As I get into planning my tour, I am learning a lot. I joined the Adventure Cycling Association and gotten a set of their Southern Tier route maps, all seven of them even though I only needed six. It was essentially the same price for all seven as just for six individually in their Southern Tiers package deal. The trail goes right through Alpine and Marathon, Tx, near Big Bend where I have been now four times and my two books’ stories are based. Then it goes through Johnson City and Texas Hill and wine country! Then through Austin, my old alma mater stomping grounds. I wanted to do a Big Bend bicycle tour several years ago when COVID hit. I since have found out that there is no place in the park to recharge my ebike though. Plus, it would add 4-6 days to my trip, I’m not sure I want to take. I’d rather take a few extra days and Foothills wine country, or in Louisiana eating Cajun and seafood.

I’m trying to get back before Thanksgiving and its traffic. Theoretically, averaging 50 miles a day, I could do all of the bike trip, 2,168 miles, not counting any side trips, in 43 days. I’m planning it for 60 days, or two months, Sept 17 – Nov 15, 2022, or so. The extra 17 days are for rest, repairs, and side trips.

I have also joined warmshowers.org for lodging and maybe some meals. This is a list people I can contact in each town for a place to crash, take a shower, and maybe a meal–free! Haven’t started investigating yet.
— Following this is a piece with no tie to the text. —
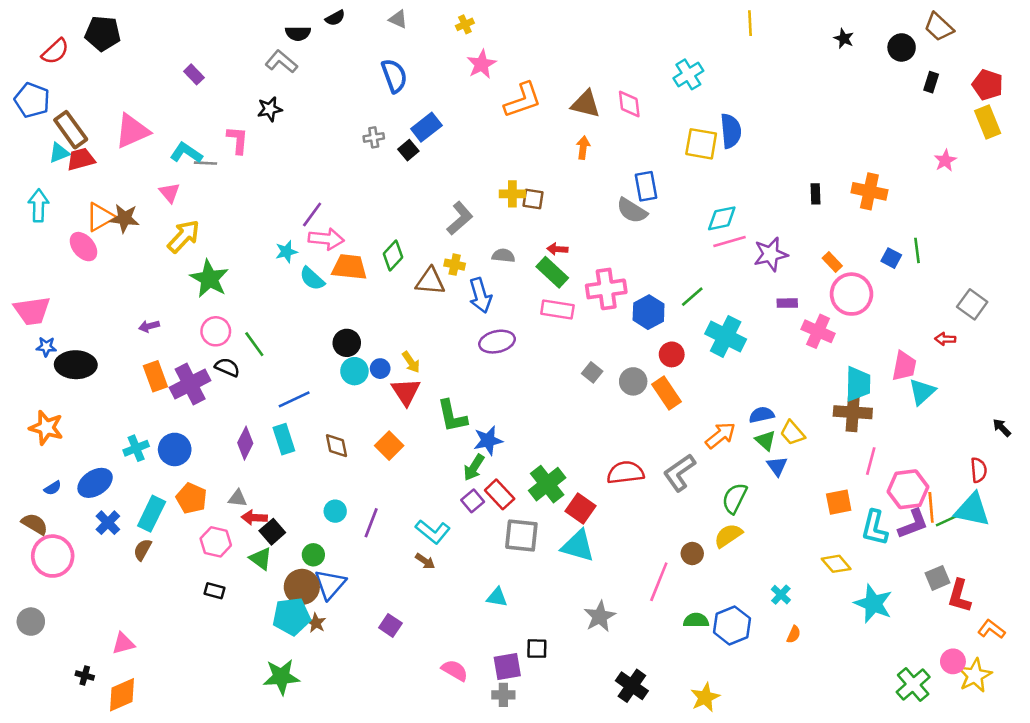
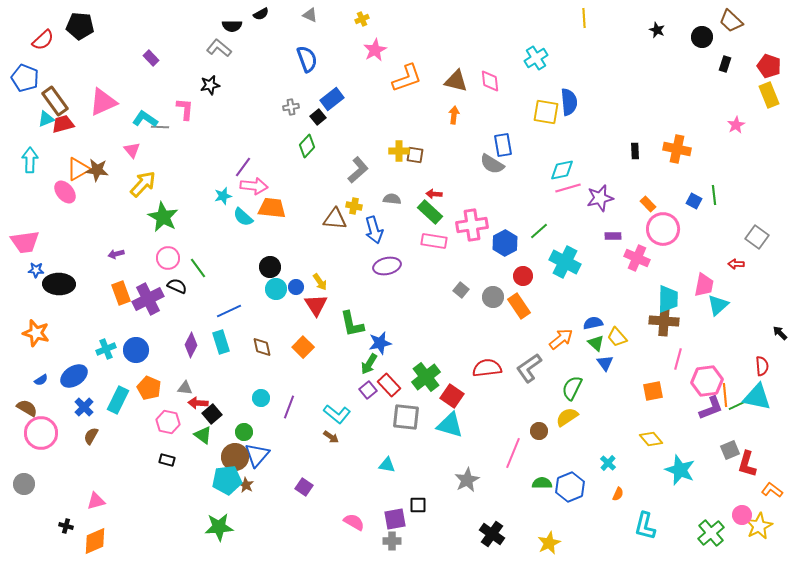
green diamond: (393, 256) -> (307, 146), moved
cyan L-shape: (875, 528) -> (645, 526), moved
brown semicircle: (143, 550) -> (91, 436), moved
Some towns used to have places you could camp for the night. I’m not sure if they still do.

As I go through and look closer and closer into the tour details, a little negative nagging voice occasionally speaks out, saying, “Are you sure you can do this? You’ll be 74 years old when you do it, you know.” Especially in the wee hours of the morning. I tell it to be quite. I’ve had to listen to that voice all my life. It’s my mother’s.